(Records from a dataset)
_ _ _

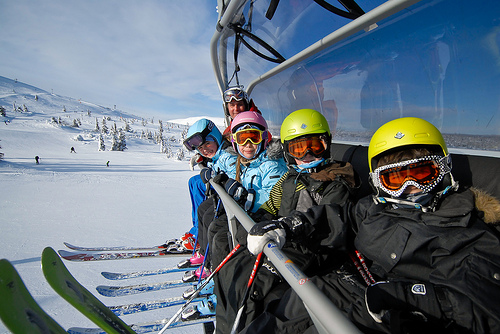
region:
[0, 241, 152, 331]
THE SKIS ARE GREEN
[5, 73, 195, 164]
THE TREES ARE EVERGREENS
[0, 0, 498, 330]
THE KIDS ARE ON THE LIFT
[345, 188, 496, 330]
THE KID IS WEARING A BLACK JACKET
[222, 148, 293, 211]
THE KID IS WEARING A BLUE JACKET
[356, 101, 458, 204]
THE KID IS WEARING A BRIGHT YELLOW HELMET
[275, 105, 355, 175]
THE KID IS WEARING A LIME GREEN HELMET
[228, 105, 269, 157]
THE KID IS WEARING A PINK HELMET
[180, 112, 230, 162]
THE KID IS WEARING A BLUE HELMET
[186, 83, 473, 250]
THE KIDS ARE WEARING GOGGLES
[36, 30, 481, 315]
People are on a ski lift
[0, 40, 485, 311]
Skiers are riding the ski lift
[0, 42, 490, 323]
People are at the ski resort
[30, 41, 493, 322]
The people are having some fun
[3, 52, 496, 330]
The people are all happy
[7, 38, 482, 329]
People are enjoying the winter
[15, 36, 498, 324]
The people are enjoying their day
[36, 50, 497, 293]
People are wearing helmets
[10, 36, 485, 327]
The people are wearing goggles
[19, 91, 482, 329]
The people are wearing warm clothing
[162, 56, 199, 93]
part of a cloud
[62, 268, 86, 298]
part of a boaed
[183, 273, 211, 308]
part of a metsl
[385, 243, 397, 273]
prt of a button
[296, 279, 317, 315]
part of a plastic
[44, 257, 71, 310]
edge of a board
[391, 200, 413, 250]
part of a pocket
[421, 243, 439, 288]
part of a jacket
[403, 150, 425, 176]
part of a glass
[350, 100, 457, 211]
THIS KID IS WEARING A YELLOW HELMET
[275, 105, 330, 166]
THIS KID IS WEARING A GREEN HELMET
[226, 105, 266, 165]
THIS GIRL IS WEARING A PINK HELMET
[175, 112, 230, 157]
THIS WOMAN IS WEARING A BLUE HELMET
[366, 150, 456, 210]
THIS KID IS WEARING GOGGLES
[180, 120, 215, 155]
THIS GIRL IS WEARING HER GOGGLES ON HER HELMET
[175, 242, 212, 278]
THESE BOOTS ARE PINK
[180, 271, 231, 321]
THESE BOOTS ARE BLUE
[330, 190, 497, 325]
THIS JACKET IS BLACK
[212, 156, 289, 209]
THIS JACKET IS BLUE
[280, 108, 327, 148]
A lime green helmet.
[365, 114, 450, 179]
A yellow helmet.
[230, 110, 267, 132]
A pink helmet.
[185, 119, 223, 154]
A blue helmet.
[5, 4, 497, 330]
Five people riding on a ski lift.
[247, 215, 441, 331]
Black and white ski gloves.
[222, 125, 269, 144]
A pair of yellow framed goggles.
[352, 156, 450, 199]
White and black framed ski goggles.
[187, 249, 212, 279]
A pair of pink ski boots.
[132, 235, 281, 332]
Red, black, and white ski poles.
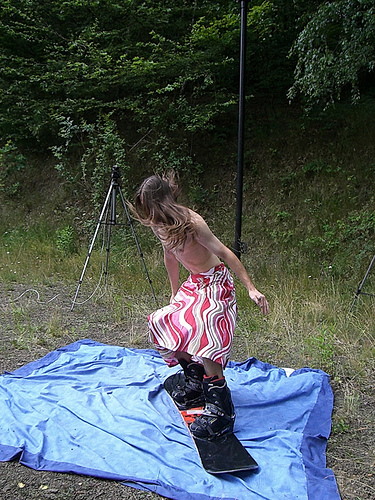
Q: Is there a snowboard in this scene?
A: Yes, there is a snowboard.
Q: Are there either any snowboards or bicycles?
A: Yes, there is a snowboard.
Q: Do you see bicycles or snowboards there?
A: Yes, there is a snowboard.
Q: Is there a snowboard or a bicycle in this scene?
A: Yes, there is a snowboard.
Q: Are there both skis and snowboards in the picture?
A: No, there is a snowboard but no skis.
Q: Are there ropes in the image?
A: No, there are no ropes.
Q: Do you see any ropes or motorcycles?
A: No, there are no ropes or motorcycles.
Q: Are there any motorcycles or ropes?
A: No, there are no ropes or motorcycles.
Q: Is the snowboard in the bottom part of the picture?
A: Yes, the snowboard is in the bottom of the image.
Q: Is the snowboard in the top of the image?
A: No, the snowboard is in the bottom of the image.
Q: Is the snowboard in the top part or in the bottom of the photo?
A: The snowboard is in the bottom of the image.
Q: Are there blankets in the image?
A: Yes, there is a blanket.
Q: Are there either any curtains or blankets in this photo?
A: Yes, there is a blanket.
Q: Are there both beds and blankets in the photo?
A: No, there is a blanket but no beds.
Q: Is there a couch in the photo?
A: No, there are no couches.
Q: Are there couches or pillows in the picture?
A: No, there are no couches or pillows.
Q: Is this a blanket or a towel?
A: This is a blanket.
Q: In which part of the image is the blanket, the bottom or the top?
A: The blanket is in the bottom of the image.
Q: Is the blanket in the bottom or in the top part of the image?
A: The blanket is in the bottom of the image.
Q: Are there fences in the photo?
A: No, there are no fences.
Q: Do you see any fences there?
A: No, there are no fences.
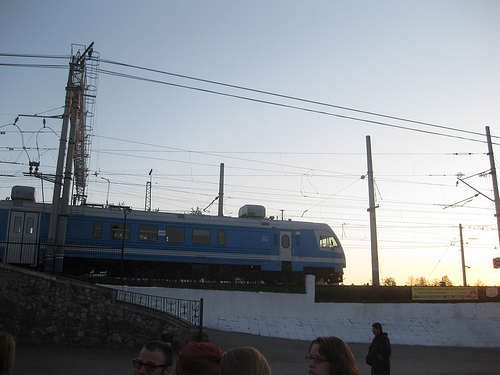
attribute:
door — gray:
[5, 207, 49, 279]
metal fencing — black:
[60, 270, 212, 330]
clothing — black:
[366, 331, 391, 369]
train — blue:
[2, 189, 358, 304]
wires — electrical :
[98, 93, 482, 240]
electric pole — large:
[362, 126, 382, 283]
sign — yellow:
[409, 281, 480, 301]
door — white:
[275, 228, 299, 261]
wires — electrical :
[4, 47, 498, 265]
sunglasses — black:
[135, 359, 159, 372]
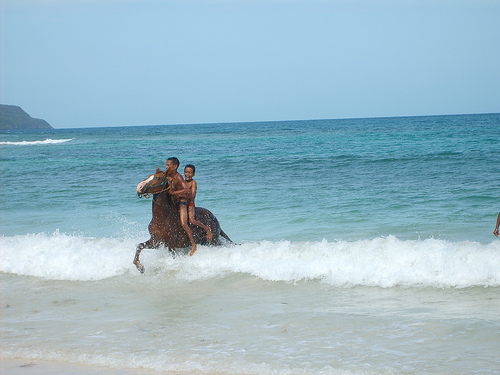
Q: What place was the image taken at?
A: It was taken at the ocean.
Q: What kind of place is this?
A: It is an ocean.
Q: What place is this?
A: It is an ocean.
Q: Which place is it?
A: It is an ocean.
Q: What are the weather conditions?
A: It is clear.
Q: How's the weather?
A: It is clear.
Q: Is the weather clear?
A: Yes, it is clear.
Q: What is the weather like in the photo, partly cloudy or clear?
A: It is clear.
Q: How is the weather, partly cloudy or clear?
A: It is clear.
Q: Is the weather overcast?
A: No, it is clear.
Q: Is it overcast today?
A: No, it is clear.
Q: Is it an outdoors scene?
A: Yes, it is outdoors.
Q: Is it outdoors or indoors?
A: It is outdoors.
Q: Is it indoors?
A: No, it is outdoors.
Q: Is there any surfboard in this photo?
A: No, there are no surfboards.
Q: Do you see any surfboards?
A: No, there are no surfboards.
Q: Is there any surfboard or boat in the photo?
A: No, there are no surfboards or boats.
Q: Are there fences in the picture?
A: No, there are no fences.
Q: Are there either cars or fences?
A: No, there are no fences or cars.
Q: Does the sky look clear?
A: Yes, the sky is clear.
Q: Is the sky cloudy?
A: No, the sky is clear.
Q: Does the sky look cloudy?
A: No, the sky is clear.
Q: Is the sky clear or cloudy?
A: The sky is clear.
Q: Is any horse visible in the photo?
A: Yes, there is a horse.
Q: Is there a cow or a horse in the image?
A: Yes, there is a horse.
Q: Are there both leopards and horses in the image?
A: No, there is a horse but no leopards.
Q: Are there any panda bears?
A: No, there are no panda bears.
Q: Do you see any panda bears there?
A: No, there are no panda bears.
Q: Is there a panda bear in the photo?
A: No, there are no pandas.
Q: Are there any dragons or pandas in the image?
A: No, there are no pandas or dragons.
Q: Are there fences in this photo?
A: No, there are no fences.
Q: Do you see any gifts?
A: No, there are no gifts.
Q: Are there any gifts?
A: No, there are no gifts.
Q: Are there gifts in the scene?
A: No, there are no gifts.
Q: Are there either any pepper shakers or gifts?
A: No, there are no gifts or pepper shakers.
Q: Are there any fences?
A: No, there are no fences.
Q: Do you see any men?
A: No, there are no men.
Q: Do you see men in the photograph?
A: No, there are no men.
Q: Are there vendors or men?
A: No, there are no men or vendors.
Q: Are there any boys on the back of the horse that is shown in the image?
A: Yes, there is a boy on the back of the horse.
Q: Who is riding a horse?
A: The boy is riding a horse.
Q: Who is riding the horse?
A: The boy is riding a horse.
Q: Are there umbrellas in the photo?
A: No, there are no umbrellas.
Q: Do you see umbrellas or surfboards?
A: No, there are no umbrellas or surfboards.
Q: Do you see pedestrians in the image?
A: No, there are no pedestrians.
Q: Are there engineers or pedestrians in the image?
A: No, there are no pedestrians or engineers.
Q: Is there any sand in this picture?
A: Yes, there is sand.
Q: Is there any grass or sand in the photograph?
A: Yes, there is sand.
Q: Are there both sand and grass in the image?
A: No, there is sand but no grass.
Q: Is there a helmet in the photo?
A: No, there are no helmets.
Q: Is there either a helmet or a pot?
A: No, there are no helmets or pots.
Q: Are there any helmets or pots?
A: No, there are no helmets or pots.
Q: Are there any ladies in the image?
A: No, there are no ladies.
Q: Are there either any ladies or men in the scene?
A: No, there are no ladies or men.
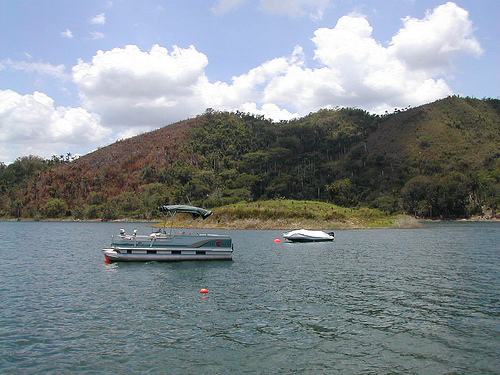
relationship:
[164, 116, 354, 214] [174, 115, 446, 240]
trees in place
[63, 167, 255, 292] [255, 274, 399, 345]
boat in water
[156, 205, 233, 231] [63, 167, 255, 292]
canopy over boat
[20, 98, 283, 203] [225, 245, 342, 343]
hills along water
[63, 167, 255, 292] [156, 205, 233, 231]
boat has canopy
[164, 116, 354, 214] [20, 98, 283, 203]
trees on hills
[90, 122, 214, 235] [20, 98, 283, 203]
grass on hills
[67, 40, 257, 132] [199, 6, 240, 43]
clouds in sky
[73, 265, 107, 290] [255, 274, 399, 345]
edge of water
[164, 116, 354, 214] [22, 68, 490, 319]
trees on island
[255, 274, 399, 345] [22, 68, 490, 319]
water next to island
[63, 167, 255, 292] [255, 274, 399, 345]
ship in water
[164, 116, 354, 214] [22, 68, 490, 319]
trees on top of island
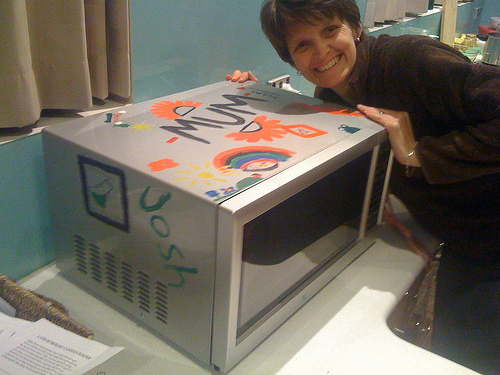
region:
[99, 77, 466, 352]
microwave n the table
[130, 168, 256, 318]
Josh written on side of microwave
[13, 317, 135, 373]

_ _ _

**WHAT YOU NEED TO DO**. Output the lines as a JSON list of strings, one string per line with blank lines omitted, starting at the line that contains "Q: Does the sky look clear?" and ending at the line that contains "A: No, there are no pandas or dragons.", both included.

**ANSWER TO THE PROBLEM**.
[
  "Q: Does the sky look clear?",
  "A: Yes, the sky is clear.",
  "Q: Is the sky cloudy?",
  "A: No, the sky is clear.",
  "Q: Does the sky look cloudy?",
  "A: No, the sky is clear.",
  "Q: Is the sky clear or cloudy?",
  "A: The sky is clear.",
  "Q: Is any horse visible in the photo?",
  "A: Yes, there is a horse.",
  "Q: Is there a cow or a horse in the image?",
  "A: Yes, there is a horse.",
  "Q: Are there both leopards and horses in the image?",
  "A: No, there is a horse but no leopards.",
  "Q: Are there any panda bears?",
  "A: No, there are no panda bears.",
  "Q: Do you see any panda bears there?",
  "A: No, there are no panda bears.",
  "Q: Is there a panda bear in the photo?",
  "A: No, there are no pandas.",
  "Q: Are there any dragons or pandas in the image?",
  "A: No, there are no pandas or dragons."
]